Meta Releases Llama 4 Scout and Maverick — Open Weights, SOTA Performance

April 9, 2026 1 min read Source: Meta AI Blog

Meta has released Llama 4 Scout and Llama 4 Maverick, two open-weight models that use a Mixture-of-Experts (MoE) architecture to deliver competitive performance at a fraction of the compute cost of dense models.

Architecture Overview

Both models use a 16-expert MoE setup, activating only 2 experts per token during inference.
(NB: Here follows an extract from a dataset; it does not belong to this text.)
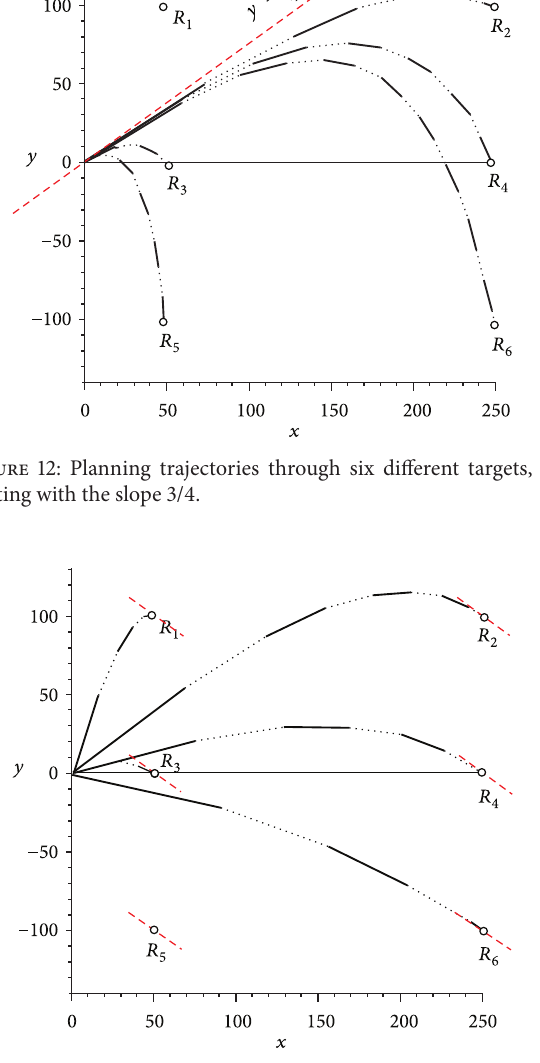
Figure 13: Planning trajectories through six different targets, all ending at the slope −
This means:

Llama 4 Scout: 109B total parameters, 17B active — runs on a single A100 80GB GPU
Llama 4 Maverick: 400B total parameters, 128B active — requires 4×H100 for efficient inference

The models were trained on 30 trillion tokens of multilingual data, including code, math, and scientific literature.

Benchmark Results

Task	Scout	Maverick	GPT-4o
MMLU	88.3%	93.7%	88.7%
HumanEval	79.1%	91.2%	90.2%
MATH	74.6%	88.9%	76.6%
Multilingual	81.2%	89.5%	85.1%

Maverick notably outperforms GPT-4o on coding and math tasks — a significant achievement for an open-weight model.

How to Access

Both models are available on Hugging Face under a permissive license that allows commercial use. Quantized versions (4-bit, 8-bit) are already available through Ollama, LM Studio, and llama.cpp.